Law Professors tell House Committee It’s on Legal Track to Subpoena Attorneys General in Fraud Probe

subpoena

The Republicans who issued subpoenas to state Attorneys General and environmental groups investigating Exxon Mobil Corp. received legal advice this week giving them support for what they’re doing.

Three of four law professors from schools around the country told Representatives Frank Lucas and James Bridenstine and others on the U.S. House Committee on Science, space and Technology they were well within their congressional rights to issue the subpoenas.

George Washington University Law school professor Jonathan Turley said the objections of the attorneys general in question are “fundamentally flawed, and this Committee clearly has the authority under Artcile 1 of the Constitution to demand compliance with its subpoenas.”

The House Committee is probing reported collusion between the climate-change research groups and the attorneys general of New York and Massachusetts.

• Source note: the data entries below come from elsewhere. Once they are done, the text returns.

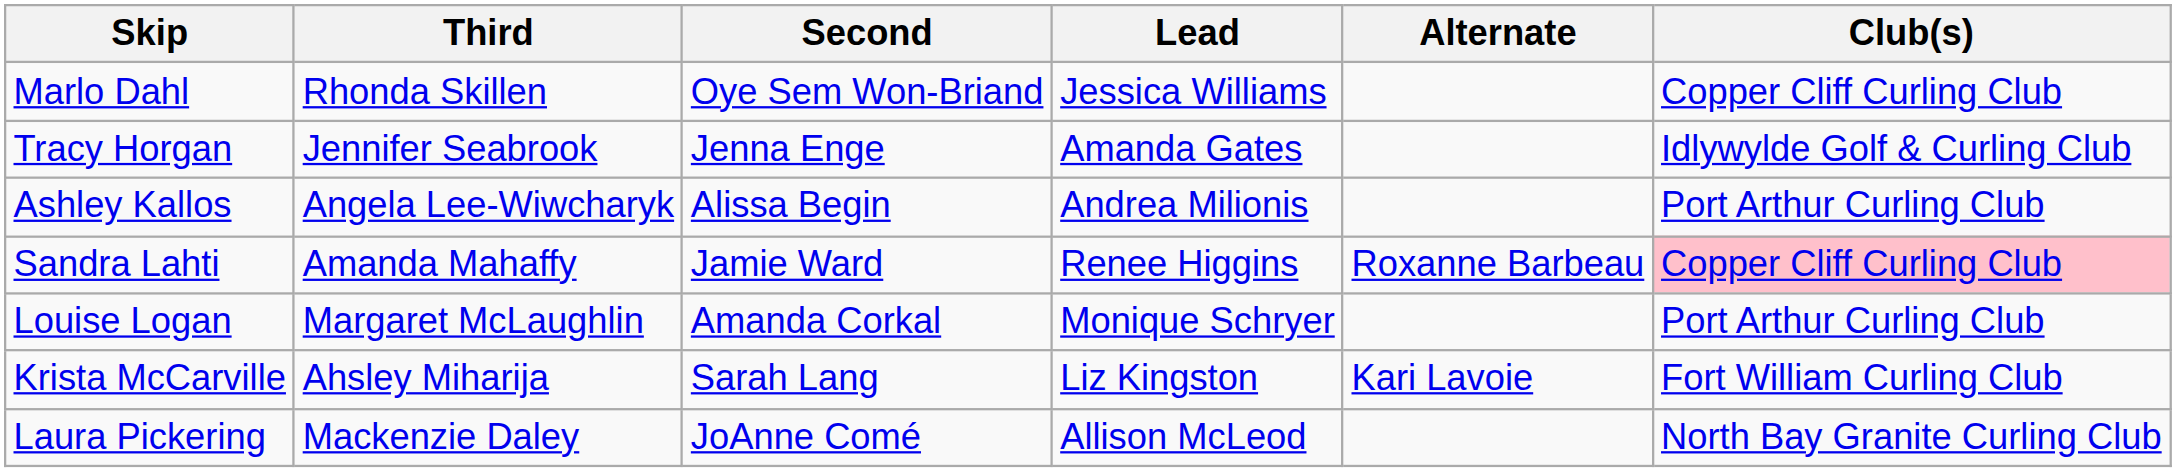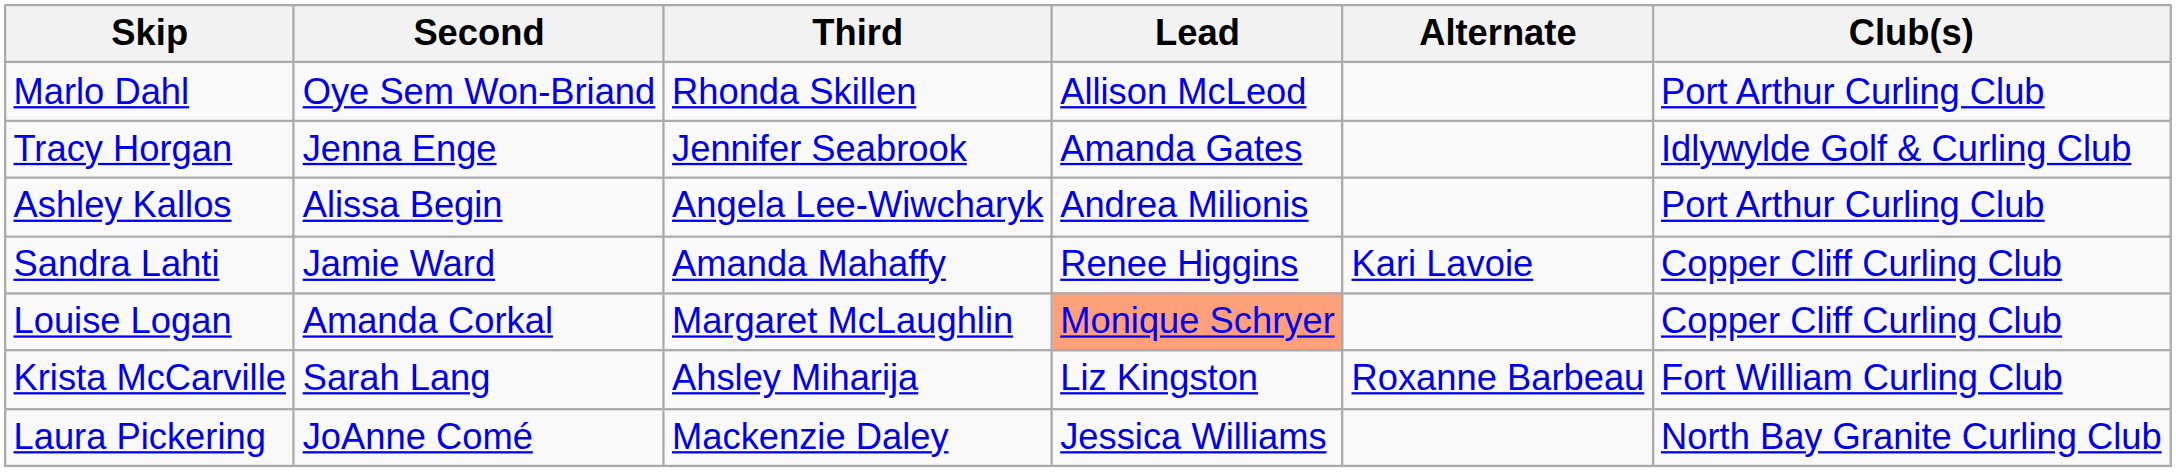columns swapped: Third <-> Second
Marlo Dahl | Lead: Jessica Williams -> Allison McLeod
Marlo Dahl | Club(s): Copper Cliff Curling Club -> Port Arthur Curling Club
Sandra Lahti | Alternate: Roxanne Barbeau -> Kari Lavoie
Sandra Lahti | Club(s): pink background -> no background
Louise Logan | Lead: no background -> lightsalmon background
Louise Logan | Club(s): Port Arthur Curling Club -> Copper Cliff Curling Club
Krista McCarville | Alternate: Kari Lavoie -> Roxanne Barbeau
Laura Pickering | Lead: Allison McLeod -> Jessica Williams
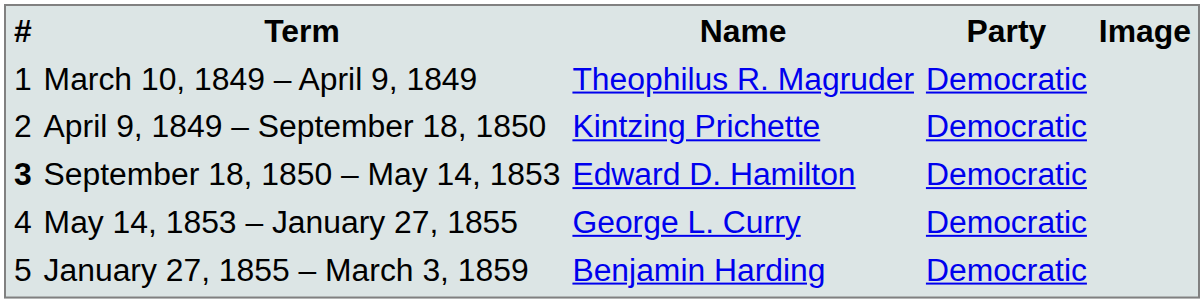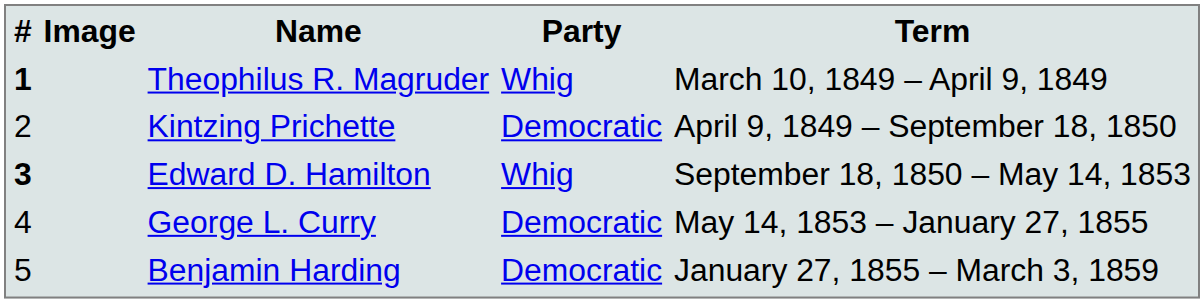columns swapped: Image <-> Term
Theophilus R. Magruder | #: normal -> bold
Theophilus R. Magruder | Party: Democratic -> Whig
Edward D. Hamilton | Party: Democratic -> Whig
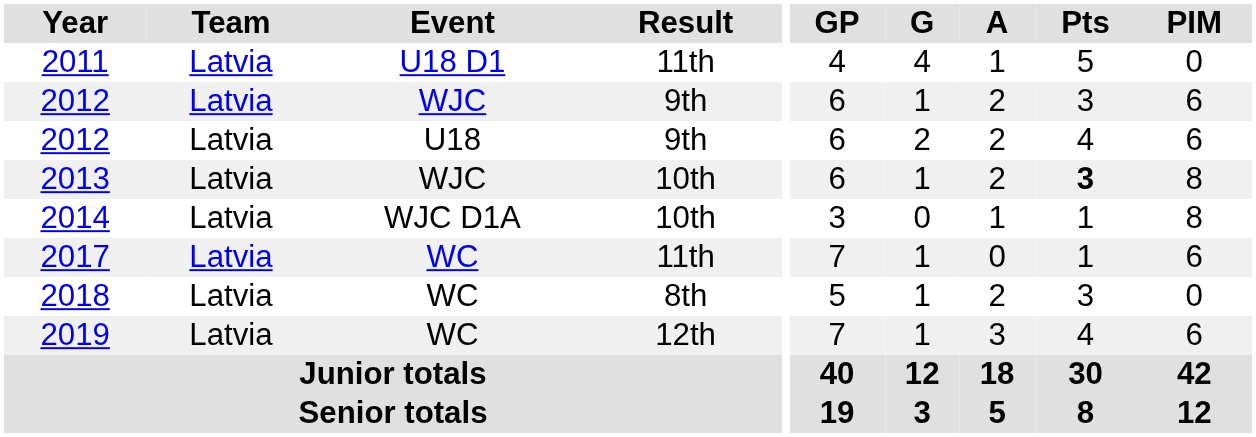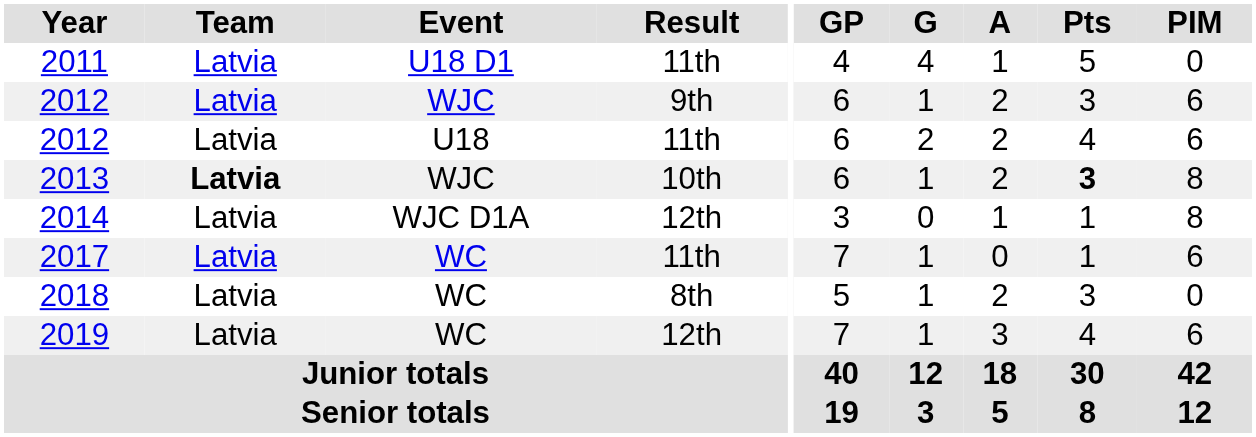2012 / U18 | Result: 9th -> 11th
2013 | Team: normal -> bold
2014 | Result: 10th -> 12th
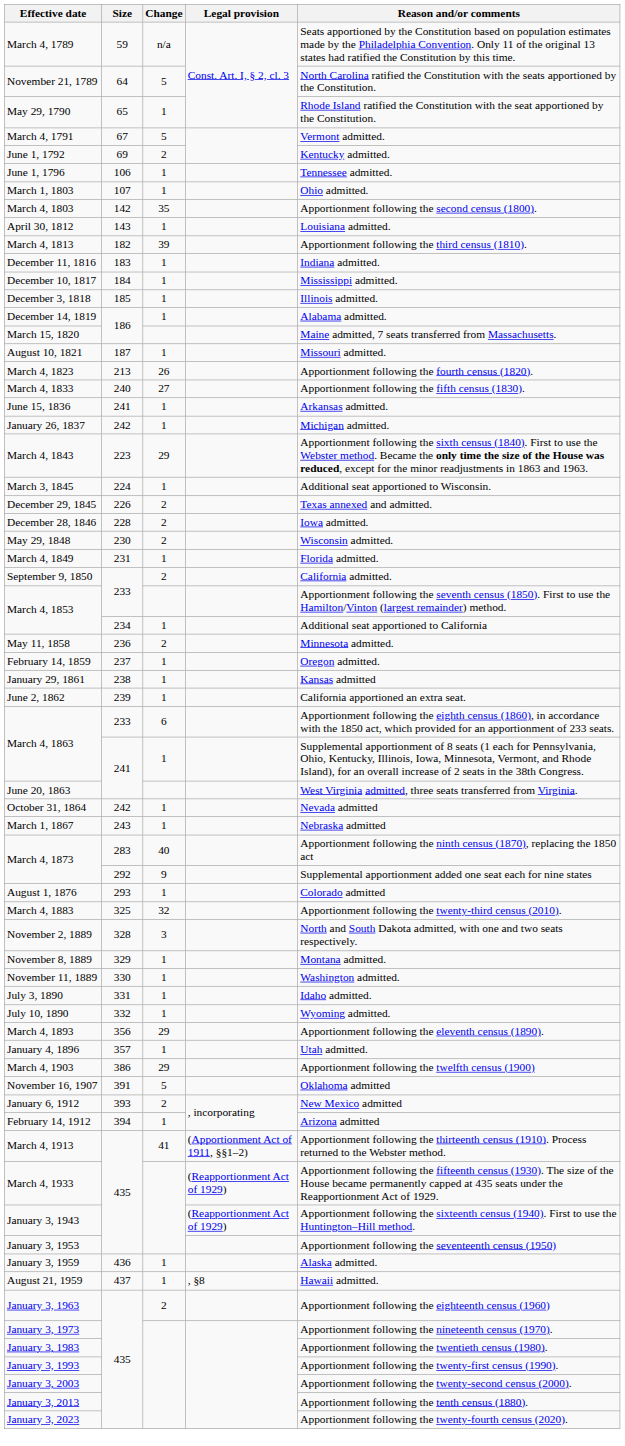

“If this Committee’s investigation shows that one or more State Attorneys General are chilling scientific investigations into global warming, the Committee should offer legislation to increase or redirect federal funds in order to counterbalance this harassment,” said Chapman University law school professor Ronald D. Rotunda. “However, the Committee cannot know the extent of the harassment unless it investigates and it cannot investigate if the State attorneys General refuse to comply with its subpoenas—-the Attorneys General have no privilege to refuse to comply…..”

Florida International University law school professor Elizabeth Price Foley told the committee the U.S. Supreme Court has repeatedly stated that Congress’s investigatory power is as penetrating and far-reaching as the potential power to enact and appropriate under the Constitution.

The only law school professor to disagree with Charles Tiefer of the University of Baltimore School of Law.

“When you seek material from State Attorneys General on their investigation of climate risk fraud, however, your position is without constitutional and legal merit. It is simply bogus,” he told the committee.